A longitudinal study commissioned by the National Endowment for the Arts in 2012 also detailed the success of low socioeconomic status students when they are involved in arts programs. Arts programs can narrow achievement gaps and even make students more likely to vote when they are older.

The National Association for Music Education has also found that teaching music in schools helps students develop language and reasoning, memory, coordination and increased SAT scores.

“Music is very close to math, it’s very structured,” said Christensen. “They’re not only skilled in muscle memory but these are smart kids who are skilled at a lot of other things.”

Schools are still navigating the changes that were implemented following the No Child Left Behind Act. The shift toward sciences also created the advent of block scheduling where students spent time in only three or four subjects each day for longer periods of time.

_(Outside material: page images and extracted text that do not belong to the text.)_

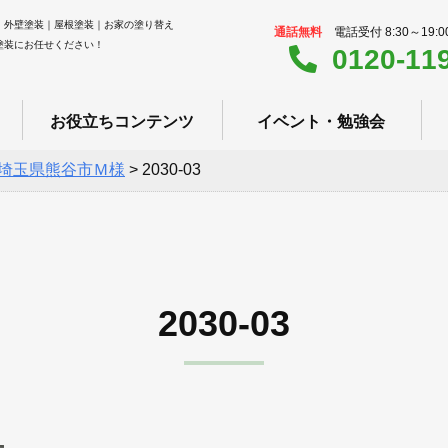
｜外壁塗装｜屋根塗装｜お家の塗り替え
通話無料
電話受付 8:30～19:
塗装にお任せください！
0120-11
お役立ちコンテンツ
イベント・勉強会
埼玉県熊谷市Ｍ様
>
2030-03
2030-03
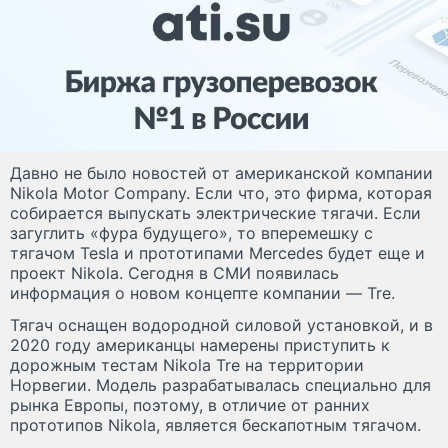
Давно не было новостей от американской компании
Nikola Motor Company. Если что, это фирма, которая
собирается выпускать электрические тягачи. Если
загуглить «фура будущего», то вперемешку с
тягачом Tesla и прототипами Mercedes будет еще и
проект Nikola. Сегодня в СМИ появилась
информация о новом концепте компании — Tre.
Тягач оснащен водородной силовой установкой, и в
2020 году американцы намерены приступить к
дорожным тестам Nikola Tre на территории
Норвегии. Модель разрабатывалась специально для
рынка Европы, поэтому, в отличие от ранних
прототипов Nikola, является бескапотным тягачом.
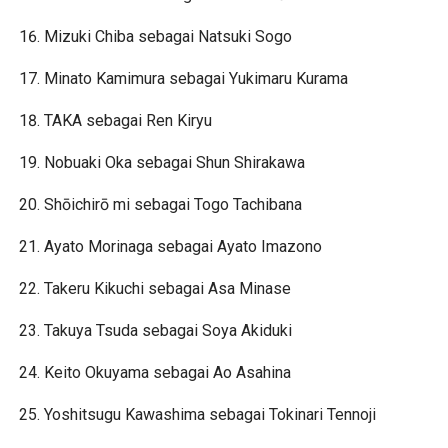
Mizuki Chiba sebagai Natsuki Sogo
Minato Kamimura sebagai Yukimaru Kurama
TAKA sebagai Ren Kiryu
Nobuaki Oka sebagai Shun Shirakawa
Shōichirō mi sebagai Togo Tachibana
Ayato Morinaga sebagai Ayato Imazono
Takeru Kikuchi sebagai Asa Minase
Takuya Tsuda sebagai Soya Akiduki
Keito Okuyama sebagai Ao Asahina
Yoshitsugu Kawashima sebagai Tokinari Tennoji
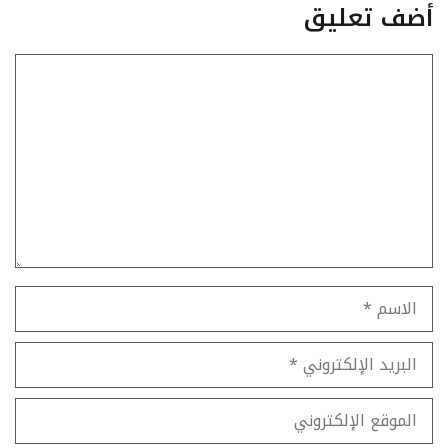
أضف تعليق
تعليق
الاسم
البريد
الإلكتروني
الموقع
الإلكتروني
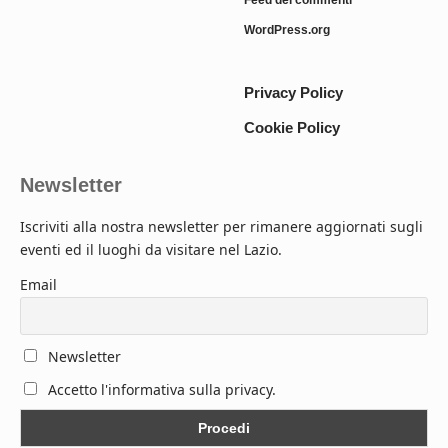
WordPress.org
Privacy Policy
Cookie Policy
Newsletter
Iscriviti alla nostra newsletter per rimanere aggiornati sugli
eventi ed il luoghi da visitare nel Lazio.
Email
Newsletter
Accetto l'informativa sulla privacy.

“There are very few schools that are doing well with music if they are using block scheduling the way it was designed,” said Christensen. “It would be like learning a foreign language and you meet once every four days for three hours. That’s not how you learn language.”

But it is not all doom and gloom. California is expected to bring on 100,000 new music instructors in its schools over the next several years. Meanwhile, technology’s place in the classroom has extended to the band room. Students are able to easily record and hear what they are playing while creating pieces of their own. Music educators have also begun incorporating more popular music within the traditional curriculum to keep students more involved.